◆ **Work to be completed**:
Continue the text below about ordering at the diner with Sarah and the reader comments that follow it, picking up after its last line.

** Opening Quoted passage block **

We found a few friends afterward and headed over to the diner, Sarah’s eyes lighting up with extrovert energy. When the waiter poised to take our orders, I started to order for Sarah. She always got the same thing, a Greek salad. “I’ll have the chicken sandwich, with a salad. And she’ll have a salad — ow!”
She kicked me under the table with her pointy four-inch heel. “I’m sorry,” I said quickly. “Please, go ahead.”
Ordering for her wasn’t a protocol, yet, though I did it about half the time. Clearly, this was not one of those times. Sarah ordered the tofu buffalo wings.
“All the protocols were negotiable, of course, but they were also a scaffolding structure to lean into, holding our care and devotion to each other up to let the light shine through.”
:heart eyes emoji:
really really loved this one!
As I read this coincidentally wearing a white skirt with big black polka dots…Now the rest of my day will be spent thinking about butch daddies (my heart! /swoon) and the communication and consent that leads to protocols and d/s hotness. ?
I love this.

** Closing Quoted passage block **
** Opening Data extract block **

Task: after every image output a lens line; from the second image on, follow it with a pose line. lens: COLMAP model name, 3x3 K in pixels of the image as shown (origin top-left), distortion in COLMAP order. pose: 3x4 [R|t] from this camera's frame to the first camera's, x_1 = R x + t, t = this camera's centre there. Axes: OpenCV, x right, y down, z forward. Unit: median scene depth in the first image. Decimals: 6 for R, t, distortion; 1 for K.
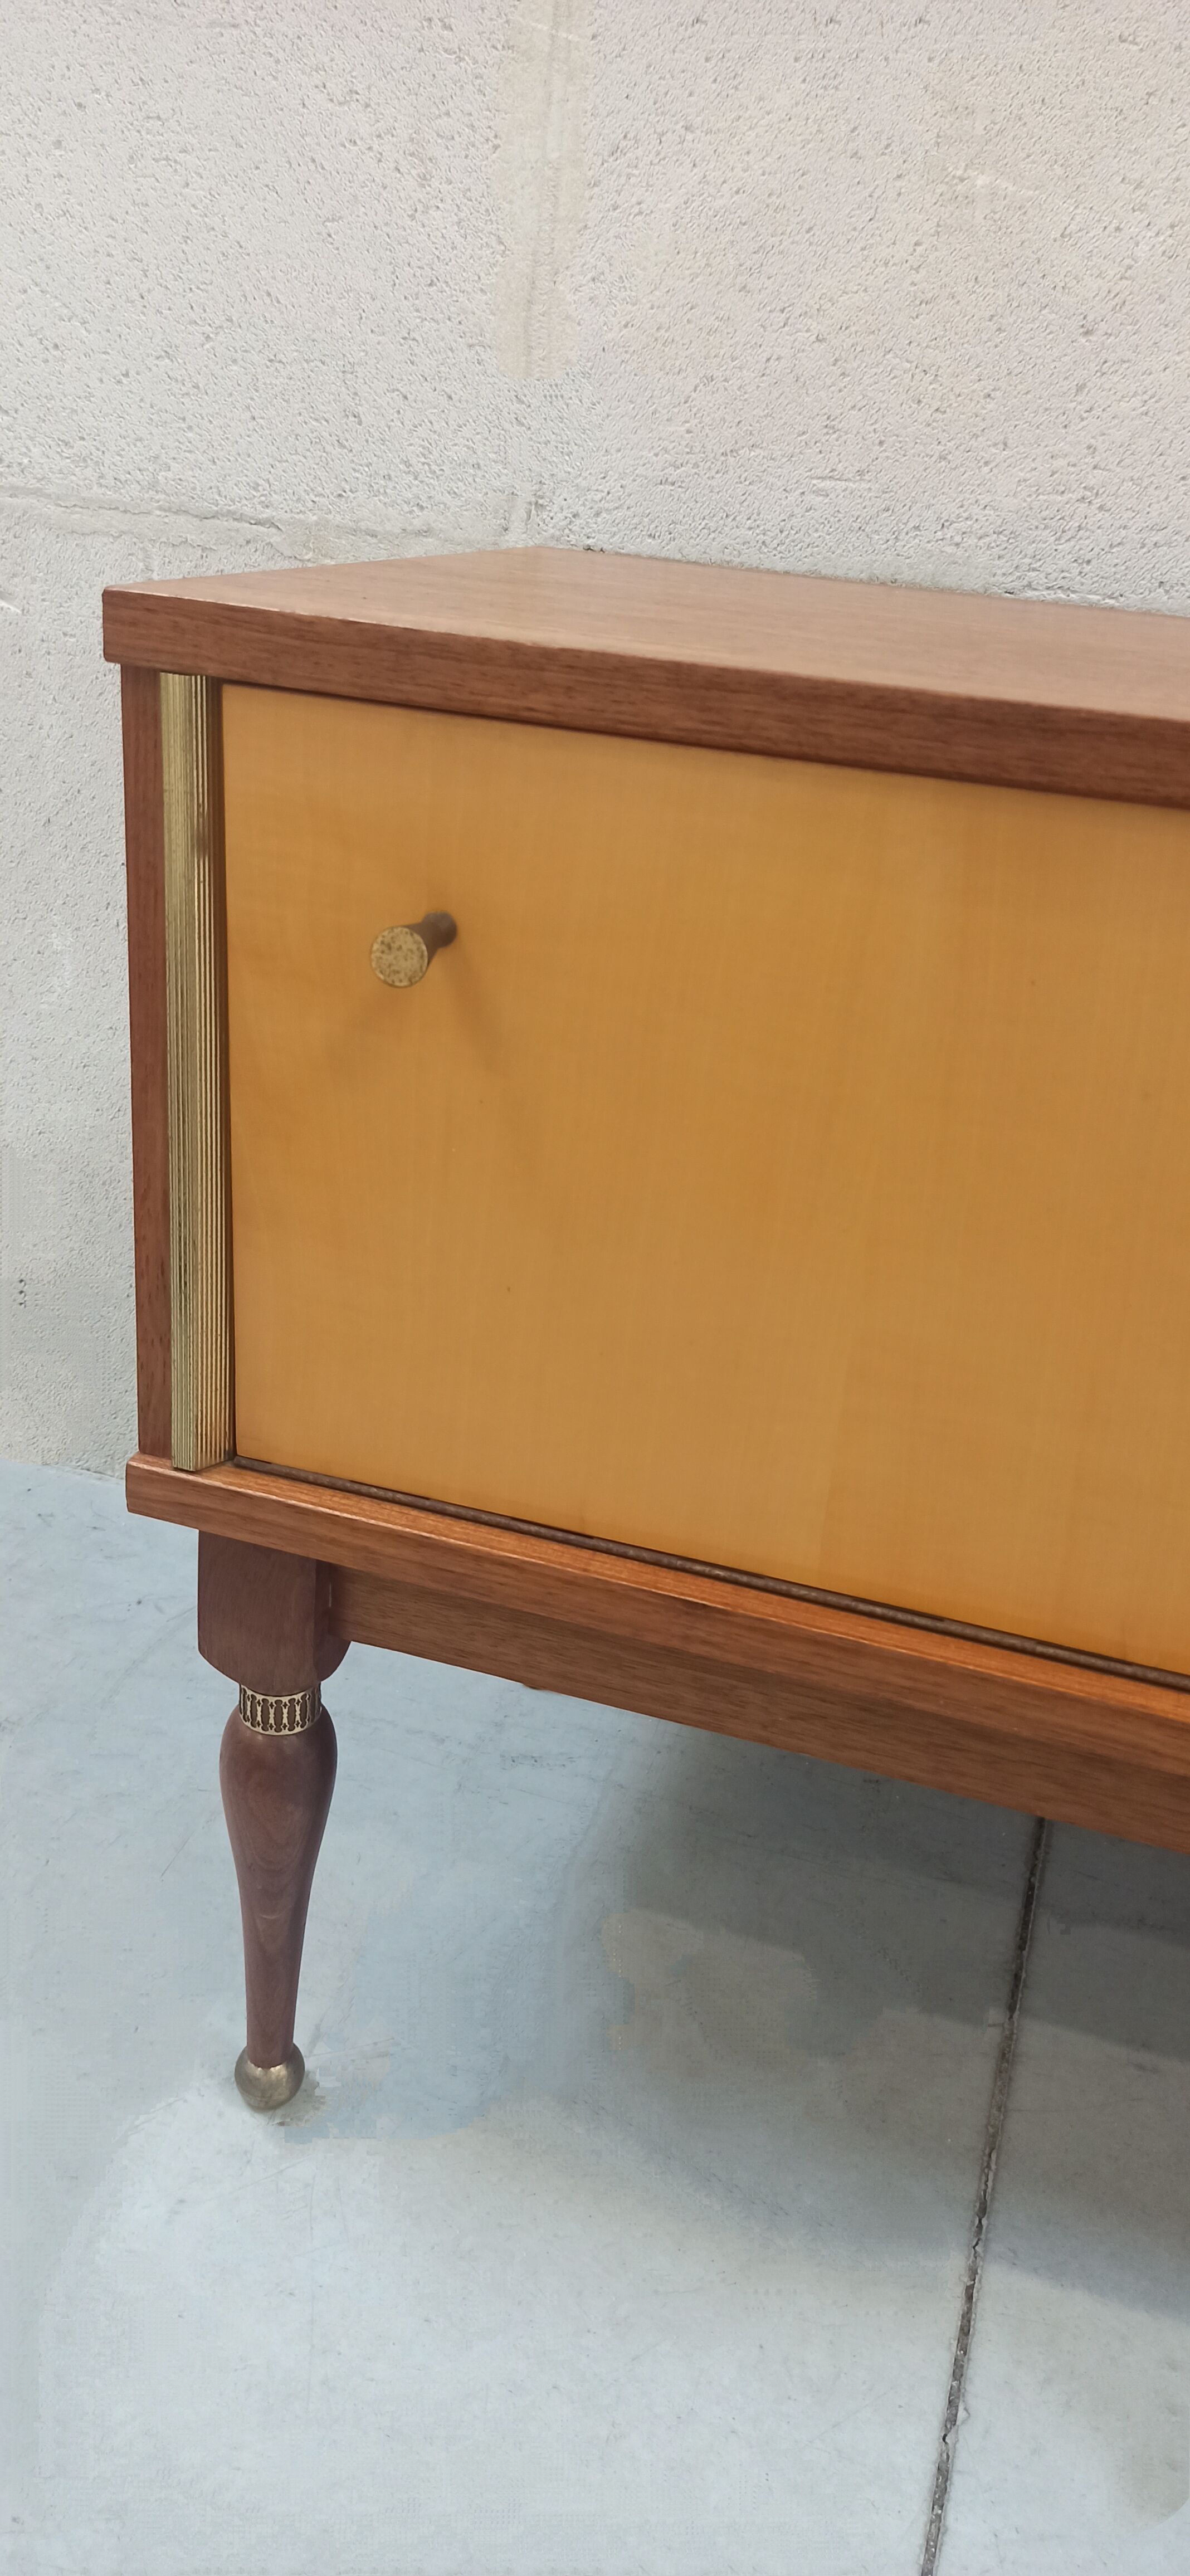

** Closing Data extract block **

◆ **Answer to this problem**:
I got misty-eyed and nearly doubled over at the same time. Thanks Sinclair!
Now, if I kicked my Dom under the table I’d get a “look” and be like, “Aw shit I’m in for it” in such a way that I wouldn’t be able to stop grinning like the Cheshire Cat.
I have so many mixed feelings about this (personal mixed feelings about my own inner turmoil and discomfort concerning these relationship dynamics).
But it was a cute piece. Protocols are not something I’ve ever heard used in the context of these relationships.
I really appreciate that you expressed your own ambivalence about this kind of dynamic without putting down anyone else. <3
Really enjoyed this one!
Thank you so much for this! I relate very strongly to the Sarah character, and I loved the last bit.
As always, thank you for your writing. :) :)
This was beautiful and greatly written. Thank you for sharing :)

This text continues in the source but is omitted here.